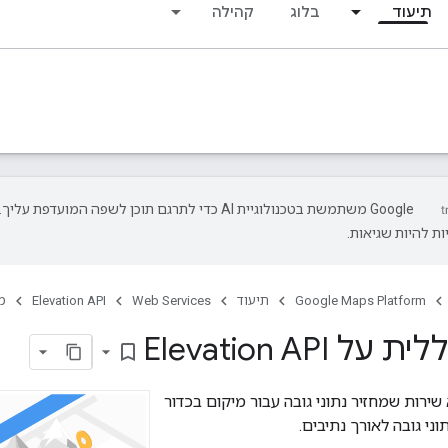
תיעוד
בלוג
קהילה
‫Google משתמשת בטכנולוגיית AI כדי לתרגם תוכן לשפה המועדפת עליך.
ת להיות שגיאות.
Google Maps Platform
תיעוד
Web Services
Elevation API
מ
 Elevation API
bookmark_border
Layerio הוא שירות שמחזיר נתוני גובה עבור מיקום בכדור
וני גובה לאורך נתיבים.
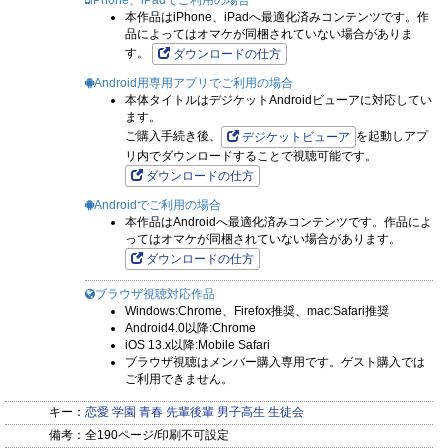
iPhone、iPadでご利用の場合
本作品はiPhone、iPadへ最適化済みコンテンツです。作
品によってはオマケが同梱されていない場合がありま
す。
ダウンロードの仕方
Android用専用アプリでご利用の場合
本体タイトルはデジケットAndroidビューアに対応してい
ます。
ご購入手続き後、
を起動しアプ
デジケットビューア
リ内でダウンロードすることで視聴可能です。
ダウンロードの仕方
Androidでご利用の場合
本作品はAndroidへ最適化済みコンテンツです。作品によ
ってはオマケが同梱されていない場合があります。
ダウンロードの仕方
ブラウザ視聴対応作品
Windows:Chrome、Firefox推奨、mac:Safari推奨
Android4.0以降:Chrome
iOS 13.x以降:Mobile Safari
ブラウザ視聴はメンバー購入専用です。ゲスト購入では
ご利用できません。
キー：
恋愛
学園
青春
先輩後輩
男子高生
生徒会
備考：
全190ページ/印刷不可設定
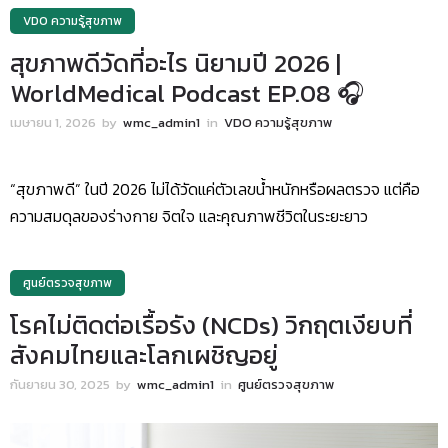
VDO ความรู้สุขภาพ
สุขภาพดีวัดที่อะไร นิยามปี 2026 |
WorldMedical Podcast EP.08 🎧
เมษายน 1, 2026
by
wmc_admin1
in
VDO ความรู้สุขภาพ
“สุขภาพดี” ในปี 2026 ไม่ได้วัดแค่ตัวเลขน้ำหนักหรือผลตรวจ แต่คือ
ความสมดุลของร่างกาย จิตใจ และคุณภาพชีวิตในระยะยาว
ศูนย์ตรวจสุขภาพ
โรคไม่ติดต่อเรื้อรัง (NCDs) วิกฤตเงียบที่
สังคมไทยและโลกเผชิญอยู่
กันยายน 30, 2025
by
wmc_admin1
in
ศูนย์ตรวจสุขภาพ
⁂
[Work to be completed]
In the listing, find every line with the word "Chrome" and return it.

[Answer section]
Windows:Chrome、Firefox推奨、mac:Safari推奨
Android4.0以降:Chrome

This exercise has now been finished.